Spray the dough with water until the dough looks sweaty. Professional bakers have steam injected ovens. This is an attempt to simulate this.

If you have loaves on a baking sheet, put them in the oven with the parchment paper. Even with my baking stone I do this since the loaves are bigger than my stone. I bake them for ten minutes and then take then off using a bread “peel” (this is a big paddle looking piece of wood for handling bread or pizza). Or you can just leave it on the baking sheet.

Bake for about 30 to 45 minutes.

In a dry climate like New Mexico or Arizona you can get somewhat better results if you bake the bread under parchment paper. This traps the moisture and gives the bread a nicer crust. The crust of the bread should be golden brown to dark brown. In California there is a trend for darker crusts. It’s a matter of taste.

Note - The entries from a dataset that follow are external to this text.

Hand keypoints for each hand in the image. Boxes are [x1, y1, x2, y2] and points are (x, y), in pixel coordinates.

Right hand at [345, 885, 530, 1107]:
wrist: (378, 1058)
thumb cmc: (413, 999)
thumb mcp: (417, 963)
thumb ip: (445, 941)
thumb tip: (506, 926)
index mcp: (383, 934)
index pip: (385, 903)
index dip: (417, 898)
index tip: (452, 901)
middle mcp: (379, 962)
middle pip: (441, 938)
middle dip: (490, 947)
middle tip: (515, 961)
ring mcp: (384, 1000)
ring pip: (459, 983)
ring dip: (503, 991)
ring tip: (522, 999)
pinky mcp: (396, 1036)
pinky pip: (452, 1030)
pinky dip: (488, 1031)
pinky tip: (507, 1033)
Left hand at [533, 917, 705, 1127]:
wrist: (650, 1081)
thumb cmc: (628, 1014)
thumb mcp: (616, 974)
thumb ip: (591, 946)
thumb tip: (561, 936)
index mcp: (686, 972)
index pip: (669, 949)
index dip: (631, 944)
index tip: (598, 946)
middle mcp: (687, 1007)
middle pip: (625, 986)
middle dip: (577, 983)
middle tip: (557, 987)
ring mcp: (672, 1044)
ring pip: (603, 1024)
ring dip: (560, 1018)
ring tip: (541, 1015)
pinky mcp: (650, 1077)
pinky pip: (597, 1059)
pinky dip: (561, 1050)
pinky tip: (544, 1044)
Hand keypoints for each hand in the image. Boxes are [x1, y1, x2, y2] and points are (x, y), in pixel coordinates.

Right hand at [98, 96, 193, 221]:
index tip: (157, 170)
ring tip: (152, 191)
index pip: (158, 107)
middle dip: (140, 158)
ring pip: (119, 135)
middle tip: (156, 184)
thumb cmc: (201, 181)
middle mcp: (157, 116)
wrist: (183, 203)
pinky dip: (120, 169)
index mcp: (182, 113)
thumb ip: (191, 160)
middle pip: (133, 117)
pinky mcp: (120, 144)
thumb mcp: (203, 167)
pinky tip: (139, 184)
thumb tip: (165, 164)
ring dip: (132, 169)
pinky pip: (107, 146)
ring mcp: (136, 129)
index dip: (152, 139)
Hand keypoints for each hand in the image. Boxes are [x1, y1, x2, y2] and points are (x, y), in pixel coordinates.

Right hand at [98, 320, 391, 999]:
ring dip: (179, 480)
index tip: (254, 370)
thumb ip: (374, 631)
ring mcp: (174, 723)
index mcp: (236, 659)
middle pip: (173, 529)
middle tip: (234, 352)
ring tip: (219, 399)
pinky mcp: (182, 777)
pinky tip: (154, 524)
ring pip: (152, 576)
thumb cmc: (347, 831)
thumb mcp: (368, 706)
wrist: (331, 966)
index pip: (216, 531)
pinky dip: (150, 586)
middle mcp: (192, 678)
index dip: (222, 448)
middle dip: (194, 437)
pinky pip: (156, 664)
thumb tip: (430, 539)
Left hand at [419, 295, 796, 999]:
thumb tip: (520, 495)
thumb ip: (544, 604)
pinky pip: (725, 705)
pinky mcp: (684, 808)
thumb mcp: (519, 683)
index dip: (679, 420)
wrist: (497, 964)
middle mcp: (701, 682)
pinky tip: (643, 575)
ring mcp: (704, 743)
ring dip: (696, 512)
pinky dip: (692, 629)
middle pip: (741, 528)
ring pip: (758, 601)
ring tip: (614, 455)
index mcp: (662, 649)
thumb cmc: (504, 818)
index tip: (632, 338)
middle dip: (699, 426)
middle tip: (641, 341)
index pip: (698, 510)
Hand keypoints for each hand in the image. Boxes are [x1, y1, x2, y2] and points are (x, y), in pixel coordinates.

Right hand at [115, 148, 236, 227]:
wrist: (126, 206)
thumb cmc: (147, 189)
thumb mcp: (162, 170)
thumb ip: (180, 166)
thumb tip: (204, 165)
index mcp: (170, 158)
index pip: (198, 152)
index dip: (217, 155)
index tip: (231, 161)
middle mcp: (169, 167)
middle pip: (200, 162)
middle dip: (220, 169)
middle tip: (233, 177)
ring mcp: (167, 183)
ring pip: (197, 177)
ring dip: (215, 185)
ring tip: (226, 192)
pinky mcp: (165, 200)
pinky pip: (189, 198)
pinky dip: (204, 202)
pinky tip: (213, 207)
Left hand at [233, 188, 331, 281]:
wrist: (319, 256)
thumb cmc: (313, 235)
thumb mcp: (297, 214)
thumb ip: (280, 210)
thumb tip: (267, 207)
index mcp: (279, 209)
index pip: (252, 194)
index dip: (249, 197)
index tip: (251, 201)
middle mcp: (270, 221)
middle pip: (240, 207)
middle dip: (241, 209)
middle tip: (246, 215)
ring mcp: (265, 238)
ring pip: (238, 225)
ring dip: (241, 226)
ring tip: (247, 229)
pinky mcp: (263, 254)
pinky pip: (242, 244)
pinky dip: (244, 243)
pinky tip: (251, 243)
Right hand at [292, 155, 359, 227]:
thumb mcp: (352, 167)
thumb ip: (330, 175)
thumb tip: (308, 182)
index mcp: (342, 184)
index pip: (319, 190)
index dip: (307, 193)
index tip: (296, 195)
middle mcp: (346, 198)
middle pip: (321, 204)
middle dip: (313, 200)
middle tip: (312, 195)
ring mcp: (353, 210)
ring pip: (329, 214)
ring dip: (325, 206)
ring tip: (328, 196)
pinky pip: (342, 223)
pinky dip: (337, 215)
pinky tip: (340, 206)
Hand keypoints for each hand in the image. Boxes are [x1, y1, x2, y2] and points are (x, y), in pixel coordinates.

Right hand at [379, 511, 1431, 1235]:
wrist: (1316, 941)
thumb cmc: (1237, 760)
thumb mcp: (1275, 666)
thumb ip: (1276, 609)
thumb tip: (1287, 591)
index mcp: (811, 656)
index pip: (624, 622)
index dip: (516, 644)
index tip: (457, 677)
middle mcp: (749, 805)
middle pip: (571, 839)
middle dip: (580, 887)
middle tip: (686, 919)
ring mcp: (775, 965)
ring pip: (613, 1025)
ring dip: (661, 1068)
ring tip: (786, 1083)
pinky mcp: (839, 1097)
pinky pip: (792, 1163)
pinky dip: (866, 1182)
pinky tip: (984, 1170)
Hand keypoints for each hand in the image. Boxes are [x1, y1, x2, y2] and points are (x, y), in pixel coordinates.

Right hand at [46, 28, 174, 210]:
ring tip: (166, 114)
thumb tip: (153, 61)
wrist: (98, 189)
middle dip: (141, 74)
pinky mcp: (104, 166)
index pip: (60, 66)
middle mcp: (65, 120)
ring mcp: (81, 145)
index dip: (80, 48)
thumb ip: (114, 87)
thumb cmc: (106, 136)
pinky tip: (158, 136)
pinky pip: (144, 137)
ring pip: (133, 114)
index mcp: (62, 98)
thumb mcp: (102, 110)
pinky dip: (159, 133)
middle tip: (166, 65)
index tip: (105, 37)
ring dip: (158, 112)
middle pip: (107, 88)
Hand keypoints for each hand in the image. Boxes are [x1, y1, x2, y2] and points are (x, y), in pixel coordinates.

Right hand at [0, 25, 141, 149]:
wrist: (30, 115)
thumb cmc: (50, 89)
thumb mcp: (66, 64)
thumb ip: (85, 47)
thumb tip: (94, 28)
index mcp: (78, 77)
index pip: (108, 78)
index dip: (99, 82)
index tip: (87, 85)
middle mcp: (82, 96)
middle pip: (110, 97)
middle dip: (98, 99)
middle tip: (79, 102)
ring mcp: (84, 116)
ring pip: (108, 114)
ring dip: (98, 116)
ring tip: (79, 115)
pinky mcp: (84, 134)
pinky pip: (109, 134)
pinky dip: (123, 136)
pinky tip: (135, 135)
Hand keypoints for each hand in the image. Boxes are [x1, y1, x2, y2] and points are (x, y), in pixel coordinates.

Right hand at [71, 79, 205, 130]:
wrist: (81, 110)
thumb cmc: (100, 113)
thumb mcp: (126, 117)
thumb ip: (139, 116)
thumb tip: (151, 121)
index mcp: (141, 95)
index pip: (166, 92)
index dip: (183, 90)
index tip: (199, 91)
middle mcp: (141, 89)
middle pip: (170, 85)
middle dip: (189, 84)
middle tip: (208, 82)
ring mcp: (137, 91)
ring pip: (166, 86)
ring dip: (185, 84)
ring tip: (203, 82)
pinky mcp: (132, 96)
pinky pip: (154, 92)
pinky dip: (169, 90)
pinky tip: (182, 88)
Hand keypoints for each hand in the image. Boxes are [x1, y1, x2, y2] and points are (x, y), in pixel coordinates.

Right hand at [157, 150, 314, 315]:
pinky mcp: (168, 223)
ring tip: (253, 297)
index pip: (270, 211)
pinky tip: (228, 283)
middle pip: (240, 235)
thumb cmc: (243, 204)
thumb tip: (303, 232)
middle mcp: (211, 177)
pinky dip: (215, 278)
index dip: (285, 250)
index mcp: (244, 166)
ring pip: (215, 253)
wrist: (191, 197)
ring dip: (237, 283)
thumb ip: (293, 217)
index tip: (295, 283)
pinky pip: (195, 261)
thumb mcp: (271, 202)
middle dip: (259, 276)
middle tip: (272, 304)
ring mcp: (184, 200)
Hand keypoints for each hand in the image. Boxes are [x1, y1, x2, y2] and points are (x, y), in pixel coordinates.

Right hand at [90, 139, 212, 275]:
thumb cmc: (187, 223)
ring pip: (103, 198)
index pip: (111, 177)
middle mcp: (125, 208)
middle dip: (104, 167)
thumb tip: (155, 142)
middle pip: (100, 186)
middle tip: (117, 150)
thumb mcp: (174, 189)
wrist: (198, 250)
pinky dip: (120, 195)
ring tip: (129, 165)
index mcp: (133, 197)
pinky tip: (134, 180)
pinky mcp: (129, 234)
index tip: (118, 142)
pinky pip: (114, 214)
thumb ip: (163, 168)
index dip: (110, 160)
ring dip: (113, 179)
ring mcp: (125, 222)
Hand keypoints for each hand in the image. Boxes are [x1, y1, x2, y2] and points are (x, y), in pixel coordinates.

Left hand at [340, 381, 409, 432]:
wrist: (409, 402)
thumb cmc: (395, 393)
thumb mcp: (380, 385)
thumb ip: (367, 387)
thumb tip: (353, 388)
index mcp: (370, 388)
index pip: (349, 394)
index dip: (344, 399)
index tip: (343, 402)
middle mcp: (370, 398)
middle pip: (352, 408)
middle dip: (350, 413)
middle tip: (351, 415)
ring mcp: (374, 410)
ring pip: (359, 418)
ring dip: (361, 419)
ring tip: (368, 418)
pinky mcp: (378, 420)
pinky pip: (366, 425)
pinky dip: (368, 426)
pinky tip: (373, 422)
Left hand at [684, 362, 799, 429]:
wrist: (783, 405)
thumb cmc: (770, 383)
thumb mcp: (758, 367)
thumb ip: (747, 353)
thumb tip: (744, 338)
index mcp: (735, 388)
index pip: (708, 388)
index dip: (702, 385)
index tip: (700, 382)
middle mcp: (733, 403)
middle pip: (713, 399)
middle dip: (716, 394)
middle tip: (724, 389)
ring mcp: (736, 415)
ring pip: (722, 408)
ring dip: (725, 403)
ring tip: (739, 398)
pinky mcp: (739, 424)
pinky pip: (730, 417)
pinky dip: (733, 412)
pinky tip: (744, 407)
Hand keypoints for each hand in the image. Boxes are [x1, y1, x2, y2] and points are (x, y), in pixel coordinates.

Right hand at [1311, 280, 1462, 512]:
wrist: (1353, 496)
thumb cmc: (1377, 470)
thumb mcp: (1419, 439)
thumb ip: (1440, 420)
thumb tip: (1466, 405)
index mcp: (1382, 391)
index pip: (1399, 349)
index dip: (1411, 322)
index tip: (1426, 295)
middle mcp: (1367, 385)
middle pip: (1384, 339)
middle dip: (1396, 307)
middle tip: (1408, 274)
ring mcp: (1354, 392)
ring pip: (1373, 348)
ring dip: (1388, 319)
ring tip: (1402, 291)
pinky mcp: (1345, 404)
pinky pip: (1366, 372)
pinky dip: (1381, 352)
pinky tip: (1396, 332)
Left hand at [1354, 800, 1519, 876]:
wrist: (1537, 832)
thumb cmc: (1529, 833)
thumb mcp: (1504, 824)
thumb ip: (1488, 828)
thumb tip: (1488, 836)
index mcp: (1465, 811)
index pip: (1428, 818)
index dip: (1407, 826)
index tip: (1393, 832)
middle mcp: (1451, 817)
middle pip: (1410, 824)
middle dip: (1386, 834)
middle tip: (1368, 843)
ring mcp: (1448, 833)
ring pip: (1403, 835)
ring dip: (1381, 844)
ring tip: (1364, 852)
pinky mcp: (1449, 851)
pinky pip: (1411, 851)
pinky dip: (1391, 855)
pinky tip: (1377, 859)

If you decide to bake in a dutch oven take the preheated dutch oven out of the oven onto the stove top and remove the lid. Tip the bread into the pot, spray with water, cover and put in the oven. It will bake for about 45 minutes. Uncover for the last five minutes.

This bread recipe is inspired by the Tartine bakery in San Francisco. It’s a great recipe and I love the fact that you can get great bread without the mess of using a Kitchenaid mixer.